Paris is in the pokey and Ho-Han is habilitatin' for another 30 days or so. And the media doesn't have anything to talk about. Oh sure, there's the war and why we're still in it even though we were told we'd be out by the last bunch of liars we voted for. But nobody wants that depressing stuff in the news.
So I'm calling out our newsmaking folks to step up and become the next media distraction/fixation with one of the following:
- Runaway Bride
- Teenage Kidnapping
- Republican Scandal
- Celebrity Beaver Shot
- Poor Hollywood Parenting
- High-profile Divorce
- Hollywood Sex Tape
- Campaign Leak
- Surprise Summer Movie Hit
- Sensational Hollywood Murder
- Reality TV Cheating Allegation
- Celebrity DUI with Crazed Mugshot
5 comments:
I think bestiality is really where it's at in terms if media distraction. Honestly, if a republican congressman can be a repeat under-age turd burglar and we get over it as soon as a celebrity gets drunk, we're too jaded. We need a shock. So bestiality it is. And not just any bestiality. I'm thinking parakeets. Maybe squirrels.

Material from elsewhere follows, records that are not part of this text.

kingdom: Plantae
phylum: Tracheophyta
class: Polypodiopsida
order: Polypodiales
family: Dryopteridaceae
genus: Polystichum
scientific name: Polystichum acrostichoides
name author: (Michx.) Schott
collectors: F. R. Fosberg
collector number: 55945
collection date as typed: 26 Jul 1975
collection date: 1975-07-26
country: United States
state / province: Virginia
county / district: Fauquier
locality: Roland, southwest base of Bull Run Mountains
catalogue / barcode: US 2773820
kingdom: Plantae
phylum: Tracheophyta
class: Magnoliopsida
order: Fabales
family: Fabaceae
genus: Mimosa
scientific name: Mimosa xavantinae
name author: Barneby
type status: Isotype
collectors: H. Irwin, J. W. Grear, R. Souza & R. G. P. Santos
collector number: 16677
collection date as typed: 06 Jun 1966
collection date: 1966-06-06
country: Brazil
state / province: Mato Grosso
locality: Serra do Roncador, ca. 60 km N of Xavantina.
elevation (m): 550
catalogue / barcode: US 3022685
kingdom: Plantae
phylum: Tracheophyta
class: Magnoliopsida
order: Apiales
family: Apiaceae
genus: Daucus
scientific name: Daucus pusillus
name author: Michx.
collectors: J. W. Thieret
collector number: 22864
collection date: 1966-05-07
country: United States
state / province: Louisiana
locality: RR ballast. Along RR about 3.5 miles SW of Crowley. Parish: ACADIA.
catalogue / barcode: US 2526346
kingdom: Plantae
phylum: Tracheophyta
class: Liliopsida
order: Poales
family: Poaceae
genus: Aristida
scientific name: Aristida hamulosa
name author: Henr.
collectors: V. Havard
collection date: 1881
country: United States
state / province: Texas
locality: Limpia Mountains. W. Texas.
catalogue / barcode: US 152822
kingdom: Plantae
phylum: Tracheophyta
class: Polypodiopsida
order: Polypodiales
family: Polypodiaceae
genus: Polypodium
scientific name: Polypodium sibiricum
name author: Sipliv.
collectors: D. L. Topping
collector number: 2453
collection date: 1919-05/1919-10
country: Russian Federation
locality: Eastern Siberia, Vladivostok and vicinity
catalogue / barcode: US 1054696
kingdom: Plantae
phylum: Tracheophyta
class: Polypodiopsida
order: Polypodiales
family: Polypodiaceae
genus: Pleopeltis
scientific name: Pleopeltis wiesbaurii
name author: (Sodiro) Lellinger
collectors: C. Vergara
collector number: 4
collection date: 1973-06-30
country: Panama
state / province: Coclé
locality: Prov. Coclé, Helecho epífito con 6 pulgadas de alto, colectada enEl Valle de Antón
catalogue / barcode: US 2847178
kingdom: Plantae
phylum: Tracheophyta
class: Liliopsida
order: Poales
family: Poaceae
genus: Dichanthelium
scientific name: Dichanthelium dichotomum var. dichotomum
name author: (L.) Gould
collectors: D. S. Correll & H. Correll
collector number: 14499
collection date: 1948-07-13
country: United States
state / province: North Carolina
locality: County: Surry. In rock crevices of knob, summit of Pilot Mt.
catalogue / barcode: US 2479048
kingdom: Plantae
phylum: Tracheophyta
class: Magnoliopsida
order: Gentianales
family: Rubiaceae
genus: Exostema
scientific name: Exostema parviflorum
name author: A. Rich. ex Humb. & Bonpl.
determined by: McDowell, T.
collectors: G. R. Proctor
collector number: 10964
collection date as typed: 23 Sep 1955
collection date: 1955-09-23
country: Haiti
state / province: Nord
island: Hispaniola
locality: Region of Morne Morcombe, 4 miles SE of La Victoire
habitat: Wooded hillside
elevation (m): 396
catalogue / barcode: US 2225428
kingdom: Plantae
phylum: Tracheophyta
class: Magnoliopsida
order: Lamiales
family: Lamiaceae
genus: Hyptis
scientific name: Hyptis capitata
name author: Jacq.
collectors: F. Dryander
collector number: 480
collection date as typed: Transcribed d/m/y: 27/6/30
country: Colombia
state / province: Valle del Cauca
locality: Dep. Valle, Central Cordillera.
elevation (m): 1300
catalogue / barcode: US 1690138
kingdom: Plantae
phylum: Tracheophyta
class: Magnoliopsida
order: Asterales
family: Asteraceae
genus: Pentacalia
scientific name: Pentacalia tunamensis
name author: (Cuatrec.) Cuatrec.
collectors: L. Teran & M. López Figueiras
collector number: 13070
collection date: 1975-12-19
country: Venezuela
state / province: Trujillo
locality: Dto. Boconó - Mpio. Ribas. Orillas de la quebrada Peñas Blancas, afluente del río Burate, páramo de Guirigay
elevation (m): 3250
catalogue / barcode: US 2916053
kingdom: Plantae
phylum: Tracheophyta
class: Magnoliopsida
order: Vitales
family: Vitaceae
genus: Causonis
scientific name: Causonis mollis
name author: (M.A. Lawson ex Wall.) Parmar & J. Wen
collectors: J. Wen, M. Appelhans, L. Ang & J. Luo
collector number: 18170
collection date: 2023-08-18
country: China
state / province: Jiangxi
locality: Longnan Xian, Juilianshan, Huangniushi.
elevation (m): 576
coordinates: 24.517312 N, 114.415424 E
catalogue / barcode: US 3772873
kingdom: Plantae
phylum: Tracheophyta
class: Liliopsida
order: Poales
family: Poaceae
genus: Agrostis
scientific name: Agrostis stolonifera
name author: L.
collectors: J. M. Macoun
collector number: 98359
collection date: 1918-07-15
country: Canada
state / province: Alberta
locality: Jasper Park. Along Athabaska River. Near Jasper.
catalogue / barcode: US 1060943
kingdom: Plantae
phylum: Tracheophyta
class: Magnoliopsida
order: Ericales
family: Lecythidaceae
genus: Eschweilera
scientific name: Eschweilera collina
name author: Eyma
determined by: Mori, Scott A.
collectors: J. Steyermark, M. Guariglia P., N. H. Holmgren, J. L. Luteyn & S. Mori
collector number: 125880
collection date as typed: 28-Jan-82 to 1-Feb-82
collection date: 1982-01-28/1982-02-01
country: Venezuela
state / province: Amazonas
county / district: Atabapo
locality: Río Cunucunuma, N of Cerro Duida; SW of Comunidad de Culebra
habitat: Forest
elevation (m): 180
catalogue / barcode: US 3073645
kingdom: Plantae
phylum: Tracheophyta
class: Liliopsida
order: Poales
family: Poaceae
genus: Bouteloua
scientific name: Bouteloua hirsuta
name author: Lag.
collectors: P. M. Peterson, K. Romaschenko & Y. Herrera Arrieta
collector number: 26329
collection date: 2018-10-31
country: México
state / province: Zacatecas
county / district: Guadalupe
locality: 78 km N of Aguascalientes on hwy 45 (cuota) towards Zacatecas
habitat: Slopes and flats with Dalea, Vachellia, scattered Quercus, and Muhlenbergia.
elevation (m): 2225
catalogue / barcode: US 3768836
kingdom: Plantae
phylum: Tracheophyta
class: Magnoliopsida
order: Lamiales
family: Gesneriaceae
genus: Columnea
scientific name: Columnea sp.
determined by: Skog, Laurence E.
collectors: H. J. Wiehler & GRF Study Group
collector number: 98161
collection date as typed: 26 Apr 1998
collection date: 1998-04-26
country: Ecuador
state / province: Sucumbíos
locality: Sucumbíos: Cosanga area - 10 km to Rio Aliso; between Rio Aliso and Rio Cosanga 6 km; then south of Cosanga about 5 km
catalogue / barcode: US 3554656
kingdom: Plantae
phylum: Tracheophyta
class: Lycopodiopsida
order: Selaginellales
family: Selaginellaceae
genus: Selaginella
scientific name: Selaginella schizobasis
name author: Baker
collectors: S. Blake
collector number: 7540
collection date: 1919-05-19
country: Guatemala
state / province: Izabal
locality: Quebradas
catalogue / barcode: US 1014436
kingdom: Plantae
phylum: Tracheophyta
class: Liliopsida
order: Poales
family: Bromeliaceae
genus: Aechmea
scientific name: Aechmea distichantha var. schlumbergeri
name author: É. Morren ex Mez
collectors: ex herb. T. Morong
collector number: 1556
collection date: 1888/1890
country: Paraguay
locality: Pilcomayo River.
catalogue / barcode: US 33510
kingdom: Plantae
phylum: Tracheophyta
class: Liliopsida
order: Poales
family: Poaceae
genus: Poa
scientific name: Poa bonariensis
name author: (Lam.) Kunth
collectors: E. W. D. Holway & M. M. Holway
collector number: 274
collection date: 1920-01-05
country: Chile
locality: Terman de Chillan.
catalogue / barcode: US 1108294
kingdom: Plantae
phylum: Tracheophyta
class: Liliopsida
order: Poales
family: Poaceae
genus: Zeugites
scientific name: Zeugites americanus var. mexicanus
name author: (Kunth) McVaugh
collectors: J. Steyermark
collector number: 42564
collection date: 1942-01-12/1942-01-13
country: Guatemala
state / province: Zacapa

I'm going on out a limb and saying a wave of shark attacks.
I think Nicole Richie is going to eat a sandwich. Film at 11.
You are a trip. Thank goodness Paris is out of jail. My newscast enjoyed a nice 'lil VOSOT on the subject. It's crazy - people say they hate the bitch, but our station poll vote numbers (on paris today) were double what they normally are.
And don't forget, we're gonna beat the life out of that Campaign 2008 franchise til someone new is in the White House...
I think its going to be a summer of continued celebrity drug rehab. Unfortunately these celebs are jeopardizing the real purpose of rehab which is, of course, to meet loose women.